Bei den Läufern gibt es zwei Lager: Die, die auf Musik beim Training schwören und die „Puristen“, die lieber ohne Musik laufen. Für beides gibt es gute Gründe und am Ende soll natürlich jede(r) selber entscheiden, was ihm/ihr mehr zusagt, dennoch möchte ich heute über die Vorteile von beidem schreiben.

Zuerst möchte ich die Vorteile von Musik beim Training erörtern. Verschiedene Studien haben gezeigt, dass Musik eine motivierende Wirkung haben kann. Die Wahrnehmung wird weg von den schweren Beinen, der langweiligen Strecke, dem eisigen Wind und auf die Musik und die dadurch ausgelösten Gefühle gelenkt. Dadurch können eigene Grenzen überwunden und Durststrecken leichter bezwungen werden. Und wer mag, kann beim Training auch Podcasts hören und sich so über andere Themen informieren oder gar etwas lernen.

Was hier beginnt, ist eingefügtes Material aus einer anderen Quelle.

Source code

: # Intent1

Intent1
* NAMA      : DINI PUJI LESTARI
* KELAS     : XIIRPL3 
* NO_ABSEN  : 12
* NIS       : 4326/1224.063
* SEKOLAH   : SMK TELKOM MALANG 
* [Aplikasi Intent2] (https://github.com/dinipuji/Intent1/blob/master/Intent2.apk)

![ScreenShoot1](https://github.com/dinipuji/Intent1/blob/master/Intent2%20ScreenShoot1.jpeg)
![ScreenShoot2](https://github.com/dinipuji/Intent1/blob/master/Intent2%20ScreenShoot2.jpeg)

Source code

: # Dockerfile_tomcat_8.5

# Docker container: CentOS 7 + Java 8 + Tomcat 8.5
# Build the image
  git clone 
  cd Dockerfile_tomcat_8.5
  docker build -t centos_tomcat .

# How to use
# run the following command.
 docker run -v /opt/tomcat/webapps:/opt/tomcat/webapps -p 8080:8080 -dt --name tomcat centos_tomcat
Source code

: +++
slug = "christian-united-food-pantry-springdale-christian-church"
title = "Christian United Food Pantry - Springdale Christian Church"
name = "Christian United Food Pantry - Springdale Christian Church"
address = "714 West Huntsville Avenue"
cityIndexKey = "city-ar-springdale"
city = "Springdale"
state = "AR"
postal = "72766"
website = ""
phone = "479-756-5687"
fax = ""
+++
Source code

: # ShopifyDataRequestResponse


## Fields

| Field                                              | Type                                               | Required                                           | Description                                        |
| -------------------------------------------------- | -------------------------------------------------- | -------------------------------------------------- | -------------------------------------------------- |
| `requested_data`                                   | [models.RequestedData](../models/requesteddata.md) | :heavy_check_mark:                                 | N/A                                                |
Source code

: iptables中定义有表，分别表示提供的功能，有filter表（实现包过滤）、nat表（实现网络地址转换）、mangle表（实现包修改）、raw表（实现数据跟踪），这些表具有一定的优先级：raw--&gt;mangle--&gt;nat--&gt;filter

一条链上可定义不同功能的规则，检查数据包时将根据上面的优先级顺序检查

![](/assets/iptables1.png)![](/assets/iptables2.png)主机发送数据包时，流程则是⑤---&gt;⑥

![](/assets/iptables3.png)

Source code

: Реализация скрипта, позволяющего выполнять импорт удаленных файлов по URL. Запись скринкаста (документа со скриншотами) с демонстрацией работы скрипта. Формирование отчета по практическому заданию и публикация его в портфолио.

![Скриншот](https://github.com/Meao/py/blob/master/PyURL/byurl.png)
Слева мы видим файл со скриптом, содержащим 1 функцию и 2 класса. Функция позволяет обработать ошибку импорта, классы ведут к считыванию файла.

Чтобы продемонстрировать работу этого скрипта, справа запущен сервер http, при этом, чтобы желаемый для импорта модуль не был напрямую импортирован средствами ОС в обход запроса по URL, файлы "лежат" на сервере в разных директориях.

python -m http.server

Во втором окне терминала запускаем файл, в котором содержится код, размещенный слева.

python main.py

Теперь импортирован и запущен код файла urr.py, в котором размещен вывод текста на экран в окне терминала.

Nun zum Laufen ohne Musik: Die Vorteile hier sind, dass man die Natur viel besser wahrnimmt. Man hört das Rascheln und Knacken von Laub und Zweigen unter den Schuhen, das Pfeifen und Zwitschern der Vögel, spürt den Wind im Gesicht und hört das eigene Schnaufen. Ausserdem werden sich nähernde Fahrzeuge und andere Gefahren schneller gehört. Schliesslich werden auch die Signale des eigenen Körpers besser wahrgenommen und eine Überforderung oder ein Übertraining somit vermieden.

Es hat also beides seine Vor- und Nachteile. Ich selber laufe sowohl mit wie auch ohne akustische Begleitung, je nach Lust und Laune. Manchmal höre ich auch Hörbücher, während des Trainings oder ich lasse mir Bücher vorlesen.